In that respect, “The Diving Bell and the Butterfly” fits snugly alongside 1996’s “Basquiat” and 2000’s “Before Night Falls” in Schnabel’s gallery of tortured, misunderstood artists. But the fact that Bauby suffered for every word of his art, whereas Schnabel has bottomless visual resources at his disposal, inevitably makes the film a less intimate, more exterior experience.

Amalric is perfect within the tightly circumscribed parameters of his role, spending much of the pic immobilized with one eye wide open and his lip in a permanent droop. Thesp also has a pair of wonderful scenes with Max Von Sydow as his aging father, who weeps when he realizes, during a phone call, that Bauby can’t answer back.

Pic reps a talent reunion of sorts from Spielberg’s “Munich,” reteaming producer Kathleen Kennedy, actors Amalric and Croze, and d.p. Kaminski, whose work is a continual wonder to behold. Juliette Welfing’s editing maintains coherence despite multiple shifts in perspective.

Paul Cantelon’s piano music amplifies the film’s delicate, conflicting emotions, while somewhat less gracefully, the soundtrack samples everything from U2 and Tom Waits to the scores from “The 400 Blows” and “Lolita.” Inventive credits sequences were designed by Schnabel himself.

The Diving Bell and the Butterfly

France

  • Production: A Pathe Distribution release of a Pathe Renn Production presentation, in co-production with France 3 Cinema, with the support of La Region Nord, with the participation of Canal Plus and Cinecinema, in association with Banque Populaire Images 7, in association with the Kennedy/Marshall Co. and Jon Kilik. (International sales: Pathe Pictures Intl., London.) Produced by Kathleen Kennedy, Kilik. Executive producers, Pierre Grunstein, Jim Lemley. Directed by Julian Schnabel.

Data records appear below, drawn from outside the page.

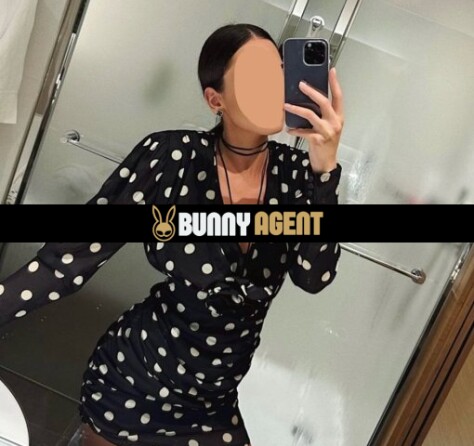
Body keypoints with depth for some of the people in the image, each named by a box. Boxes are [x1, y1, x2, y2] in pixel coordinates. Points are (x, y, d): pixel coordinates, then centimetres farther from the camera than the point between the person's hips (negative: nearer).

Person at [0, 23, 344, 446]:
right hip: (130, 383, -2)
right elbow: (73, 256, -17)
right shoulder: (170, 156, -19)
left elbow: (314, 276, -19)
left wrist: (325, 168, -29)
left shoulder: (296, 171, -9)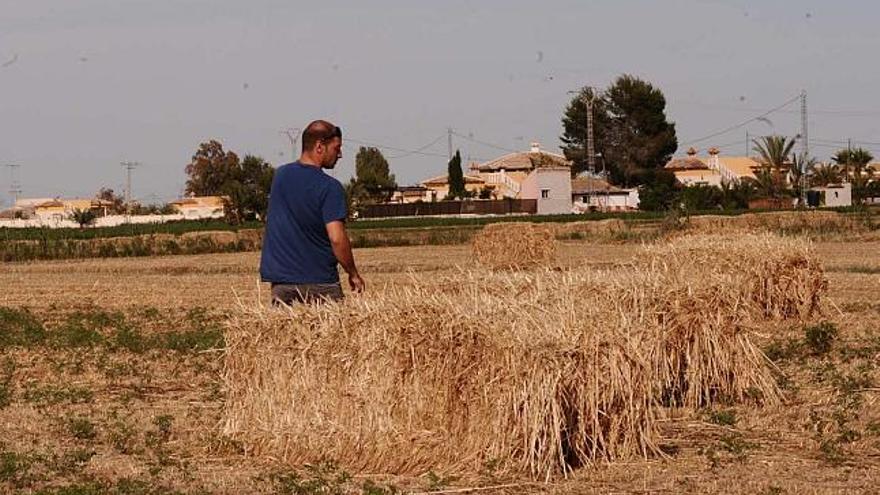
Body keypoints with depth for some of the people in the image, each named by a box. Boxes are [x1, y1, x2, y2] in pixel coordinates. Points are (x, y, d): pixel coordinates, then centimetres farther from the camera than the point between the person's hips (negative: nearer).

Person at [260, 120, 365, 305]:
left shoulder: (280, 175, 8)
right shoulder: (329, 187, -12)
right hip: (319, 281, -5)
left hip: (280, 281, 5)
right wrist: (353, 274, -5)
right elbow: (337, 238, -17)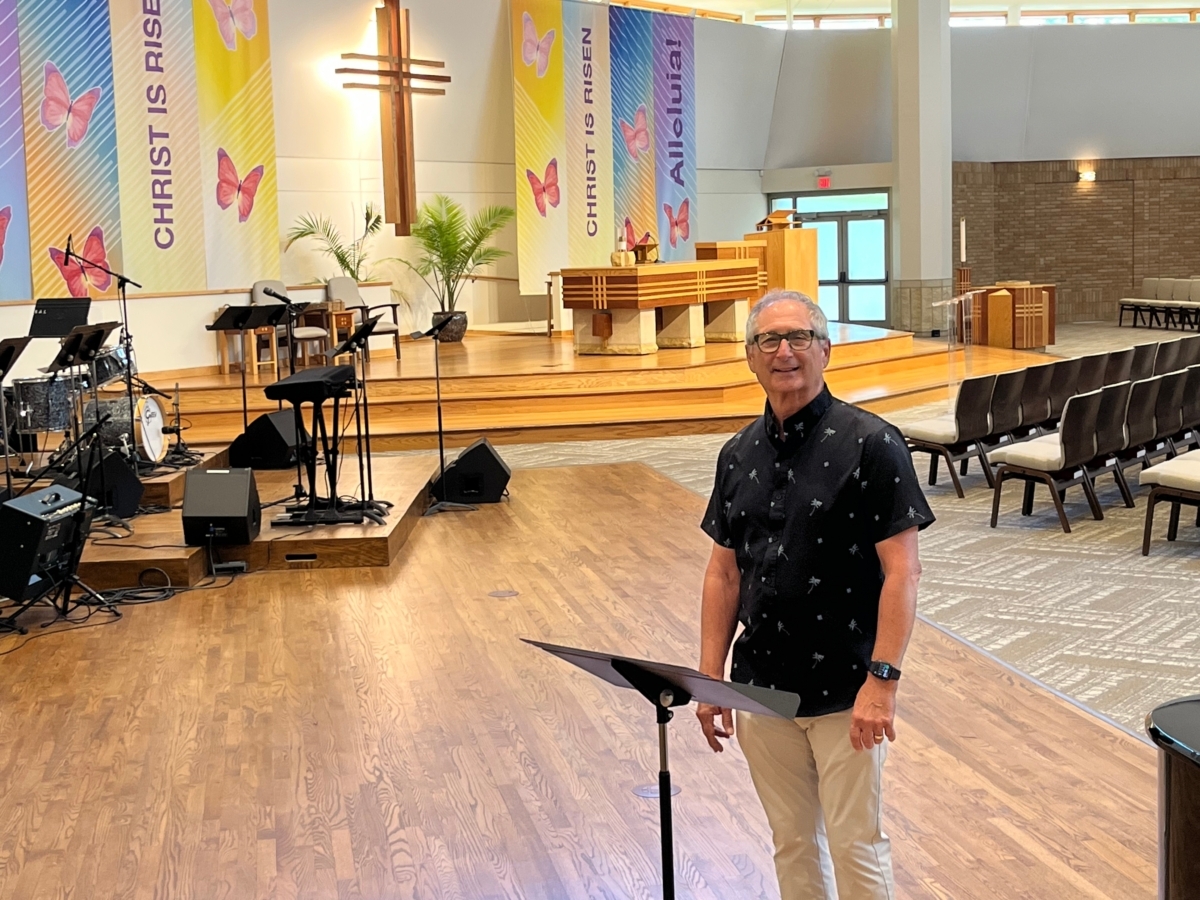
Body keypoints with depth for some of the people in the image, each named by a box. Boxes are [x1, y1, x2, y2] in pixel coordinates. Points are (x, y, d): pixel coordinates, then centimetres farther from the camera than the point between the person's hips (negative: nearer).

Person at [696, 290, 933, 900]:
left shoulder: (870, 444, -11)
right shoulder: (739, 455, 6)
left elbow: (902, 571, -14)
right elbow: (724, 572, 10)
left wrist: (881, 679, -20)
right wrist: (710, 677, 6)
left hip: (845, 691, -5)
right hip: (762, 686, 5)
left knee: (855, 846, 5)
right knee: (792, 844, 17)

Screenplay, Ronald Harwood, based on the book "Le Scaphandre et le papillon" by Jean-Dominique Bauby.
  • Crew: Camera (color), Janusz Kaminski; editor, Juliette Welfing; music, Paul Cantelon; music supervisor, Schnabel; set designers, Michel Eric, Laurent Ott; costume designer, Olivier Beriot; sound (Dolby Digital/DTS), Jean-Paul Mugel, Francis Wargnier, Dominique Gaborieau; visual effects supervisors, Malika Mazaurie, Yann Blondel; visual effects, Eclair; associate producer, Leonard Glowinski; assistant director, Stephane Gluck. Reviewed at Cannes Film Festival (competing), May 22, 2007. Running time: 114 MIN.
  • With: Jean-Dominique Bauby - Mathieu Amalric Celine Desmoulin - Emmanuelle Seigner Henriette Durand - Marie-Josee Croze Claude - Anne Consigny Dr. Lepage - Patrick Chesnais Roussin - Niels Arestrup Marie Lopez - Olatz Lopez Garmendia Father Lucien - Jean-Pierre Cassel Josephine - Marina Hands Papinou - Max Von Sydow With: Isaach de Bankole, Theo Sampaio, Fiorella Campanella.